I'm trying to count the number of occurrences of each string in my nested list (it it much larger on my computer, below is a sample to demonstrate the structure)

lst = [[545300, ['sub10', 'sub13']], [546636, ['sub15', 'sub17']], [546648, ['sub15', 'sub17']], [8775, ['sub14', 'sub17']], [65, ['sub11', 'sub14']]]

sh1 = 0
sh2 = 0
sh3 = 0
sh4 = 0
sh5 = 0
sh6 = 0
sh7 = 0
sh8 = 0

for pos, sampleList in lst: 
    if 'sub10' in sampleList: 
        sh1 += 1
    elif 'sub11' in sampleList: 
        sh2 += 1
    elif 'sub12' in sampleList: 
        sh3 += 1
    elif 'sub13' in sampleList: 
        sh4 += 1
    elif 'sub14' in sampleList: 
        sh5 += 1
    elif 'sub15' in sampleList: 
        sh6 += 1
    elif 'sub16' in sampleList: 
        sh7 += 1
    elif 'sub17' in sampleList: 
        sh8 += 1

End goal:

sub10	sub11	sub12	sub13	sub14	sub15	sub16	sub17
1	1	0	1	2	2	0	2

The issue is that the value for 'sub17' always comes up as 0, even though I can see many instances of 'sub17' in the list when I print it. All other counters are working fine, it's just the last "elif" that won't work.

I've also tried:

for pos, sampleList in lst: 
    if 'sub10' in sampleList: 
        sh1 += 1
    elif 'sub11' in sampleList: 
        sh2 += 1
    elif 'sub12' in sampleList: 
        sh3 += 1
    elif 'sub13' in sampleList: 
        sh4 += 1
    elif 'sub14' in sampleList: 
        sh5 += 1
    elif 'sub15' in sampleList: 
        sh6 += 1
    elif 'sub16' in sampleList: 
        sh7 += 1
    else: 
        sh8 += 1

I feel like the answer is probably something obvious and I just need a fresh (or more advanced) set of eyes to look over it.

Answer 1

Using collections.Counter:

from collections import Counter

res = Counter(sum(dict(lst).values(), []))
print(dict(res))

---

{'sub17': 3, 'sub15': 2, 'sub14': 2, 'sub10': 1, 'sub13': 1, 'sub11': 1}

Without collections.Counter:

vals = sum(dict(lst).values(), [])
res = dict.fromkeys(vals, 0) 
for val in vals:
    res[val] += 1
print(res)

---

{'sub17': 3, 'sub15': 2, 'sub14': 2, 'sub10': 1, 'sub13': 1, 'sub11': 1}

Answer 2

You can use collections.Counter to count the values. Instead of a complicated set of getters and iterators, just use a simple for loop.

import collections

lst = [[545300, ['sub10', 'sub13']], [546636, ['sub15', 'sub17']], [546648, ['sub15', 'sub17']], [8775, ['sub14', 'sub17']], [65, ['sub11', 'sub14']]]
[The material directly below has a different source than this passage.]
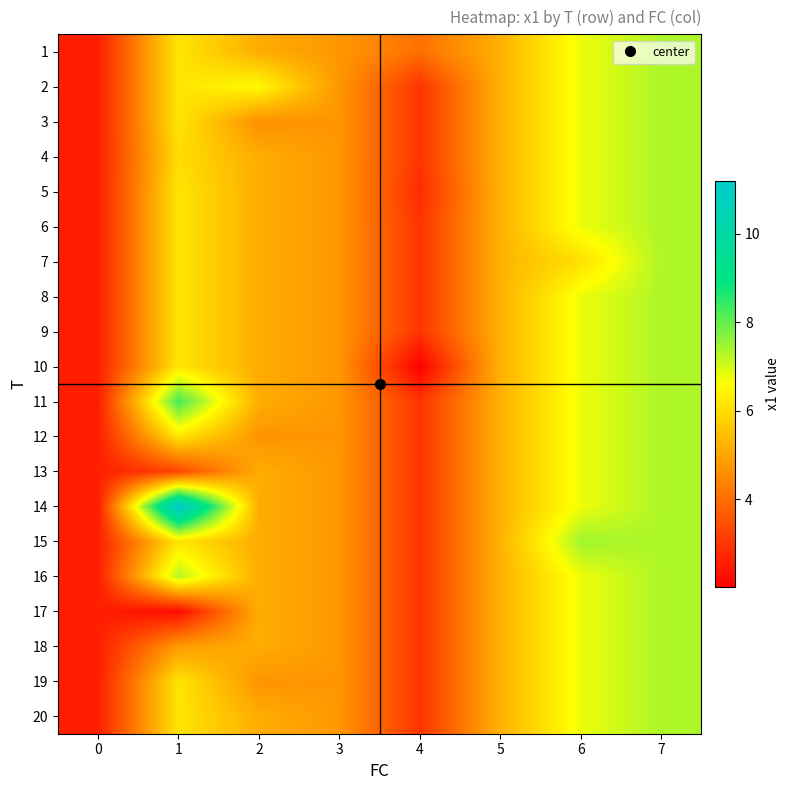

At which category is the sum across all series the highest?

7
counts = collections.Counter()
for _, vals in lst:
    counts.update(vals)

Answer 3

Use a dictionary, where keys are the string you're counting, and values are the count.

counts = {}
for pos, sampleList in lst: 
    for item in sampleList:
        # .get() returns the value at counts[item], and 0 if none exists
        # Then you increment this and save it to counts[item]
        counts[item] = counts.get(item, 0) + 1 

This way, you don't have to hardcode all the if statements, and you don't have a mess of variables to deal with.
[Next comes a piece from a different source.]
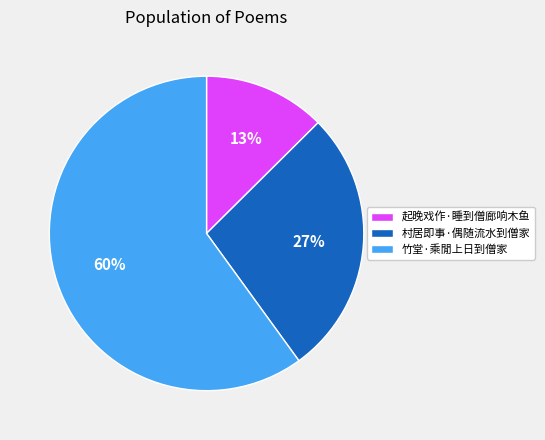

To the nearest percent, what is the difference between the 竹堂·乘閒上日到僧家 and 村居即事·偶随流水到僧家 slice percentages?

33%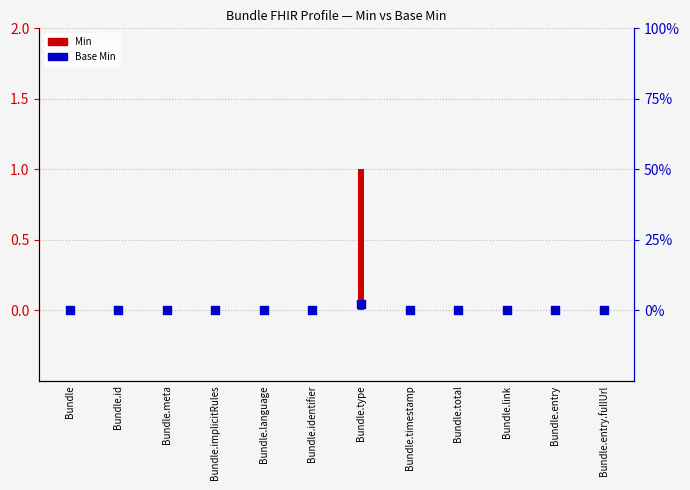

Which series has the largest Y range (max minus min)?

Min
With your example lst, the value of counts is:

{'sub10': 1, 'sub13': 1, 'sub15': 2, 'sub17': 3, 'sub14': 2, 'sub11': 1}

To access the count of a given string, you can use .get() again:

print(counts.get("sub17", 0)) # Gives 3
print(counts.get("sub12", 0)) # Gives 0

Answer 4

Don't use elif:

lst = [[545300, ['sub10', 'sub13']], [546636, ['sub15', 'sub17']], [546648, ['sub15', 'sub17']], [8775, ['sub14', 'sub17']], [65, ['sub11', 'sub14']]]

sh1 = 0 
sh2 = 0 
sh3 = 0 
sh4 = 0 
sh5 = 0 
sh6 = 0 
sh7 = 0 
sh8 = 0

for pos, sampleList in lst: 
    if 'sub10' in sampleList: 
        sh1 += 1
    if 'sub11' in sampleList: 
        sh2 += 1
    if 'sub12' in sampleList: 
        sh3 += 1
    if 'sub13' in sampleList: 
        sh4 += 1
    if 'sub14' in sampleList: 
        sh5 += 1
    if 'sub15' in sampleList: 
        sh6 += 1
    if 'sub16' in sampleList: 
        sh7 += 1
    if 'sub17' in sampleList: 
        sh8 += 1

By using elif, you just check for the smallest value that appears (since you ordered them that way), and sub17 is always in the second position in your example.